= The problem =
Reproduce word for word every line of the material from its first line through the line containing "whispered in my ear.", inclusive.

= Excerpted data =

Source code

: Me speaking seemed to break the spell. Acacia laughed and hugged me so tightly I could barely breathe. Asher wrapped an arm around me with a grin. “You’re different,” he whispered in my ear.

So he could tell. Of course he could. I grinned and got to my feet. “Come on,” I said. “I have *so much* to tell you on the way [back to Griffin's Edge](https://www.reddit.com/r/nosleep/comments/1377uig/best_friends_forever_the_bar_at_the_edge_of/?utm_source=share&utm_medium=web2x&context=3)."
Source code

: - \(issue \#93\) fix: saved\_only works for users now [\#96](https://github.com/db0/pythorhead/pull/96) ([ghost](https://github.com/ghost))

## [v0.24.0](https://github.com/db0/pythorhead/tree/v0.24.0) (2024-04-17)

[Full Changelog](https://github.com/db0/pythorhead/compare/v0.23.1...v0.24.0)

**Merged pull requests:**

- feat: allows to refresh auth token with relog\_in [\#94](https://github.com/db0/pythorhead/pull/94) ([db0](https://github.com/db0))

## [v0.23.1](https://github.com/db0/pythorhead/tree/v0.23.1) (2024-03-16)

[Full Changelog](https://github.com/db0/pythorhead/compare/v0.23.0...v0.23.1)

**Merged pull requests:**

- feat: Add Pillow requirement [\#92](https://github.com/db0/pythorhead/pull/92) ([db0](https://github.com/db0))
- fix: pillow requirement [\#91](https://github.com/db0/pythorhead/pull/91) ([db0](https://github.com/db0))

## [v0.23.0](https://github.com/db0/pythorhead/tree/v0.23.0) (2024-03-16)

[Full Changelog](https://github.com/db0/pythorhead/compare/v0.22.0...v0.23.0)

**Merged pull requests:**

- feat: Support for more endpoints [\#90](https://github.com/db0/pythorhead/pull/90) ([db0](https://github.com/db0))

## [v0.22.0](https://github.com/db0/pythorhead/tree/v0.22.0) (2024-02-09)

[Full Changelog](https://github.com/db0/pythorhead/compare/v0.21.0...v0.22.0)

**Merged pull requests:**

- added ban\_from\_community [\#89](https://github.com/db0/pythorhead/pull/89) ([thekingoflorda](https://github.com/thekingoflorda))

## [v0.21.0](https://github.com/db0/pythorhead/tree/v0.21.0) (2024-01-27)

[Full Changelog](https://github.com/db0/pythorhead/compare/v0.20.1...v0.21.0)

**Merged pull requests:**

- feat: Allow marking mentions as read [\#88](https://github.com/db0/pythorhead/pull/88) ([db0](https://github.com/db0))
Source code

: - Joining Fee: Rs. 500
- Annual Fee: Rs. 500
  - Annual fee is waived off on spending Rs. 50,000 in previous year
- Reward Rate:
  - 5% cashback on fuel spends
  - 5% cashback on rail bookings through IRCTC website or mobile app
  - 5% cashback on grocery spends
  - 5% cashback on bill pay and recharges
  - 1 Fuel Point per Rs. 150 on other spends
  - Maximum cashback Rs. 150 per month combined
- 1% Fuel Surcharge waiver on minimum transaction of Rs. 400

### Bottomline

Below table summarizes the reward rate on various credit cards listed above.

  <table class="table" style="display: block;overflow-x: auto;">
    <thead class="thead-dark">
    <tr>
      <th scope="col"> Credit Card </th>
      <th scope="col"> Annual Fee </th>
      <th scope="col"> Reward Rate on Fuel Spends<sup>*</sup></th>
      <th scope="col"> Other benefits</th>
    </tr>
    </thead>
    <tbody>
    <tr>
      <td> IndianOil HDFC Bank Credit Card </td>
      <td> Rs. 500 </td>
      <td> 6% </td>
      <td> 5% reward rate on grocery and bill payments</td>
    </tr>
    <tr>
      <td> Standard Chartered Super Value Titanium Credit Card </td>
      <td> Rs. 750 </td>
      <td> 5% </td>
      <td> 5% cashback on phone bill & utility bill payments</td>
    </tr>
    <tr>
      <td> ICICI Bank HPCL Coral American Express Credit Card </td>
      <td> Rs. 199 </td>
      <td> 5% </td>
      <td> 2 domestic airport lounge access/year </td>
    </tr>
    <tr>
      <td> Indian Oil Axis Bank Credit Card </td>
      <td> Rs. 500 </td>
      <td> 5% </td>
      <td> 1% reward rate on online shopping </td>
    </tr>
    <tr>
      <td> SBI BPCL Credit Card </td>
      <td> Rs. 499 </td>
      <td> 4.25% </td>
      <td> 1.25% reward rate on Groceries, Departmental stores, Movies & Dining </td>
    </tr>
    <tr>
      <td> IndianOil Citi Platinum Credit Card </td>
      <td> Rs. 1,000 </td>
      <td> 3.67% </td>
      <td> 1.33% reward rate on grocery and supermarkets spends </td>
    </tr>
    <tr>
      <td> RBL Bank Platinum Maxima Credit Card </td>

= Finished exercise =
Source code

: Me speaking seemed to break the spell. Acacia laughed and hugged me so tightly I could barely breathe. Asher wrapped an arm around me with a grin. “You’re different,” he whispered in my ear.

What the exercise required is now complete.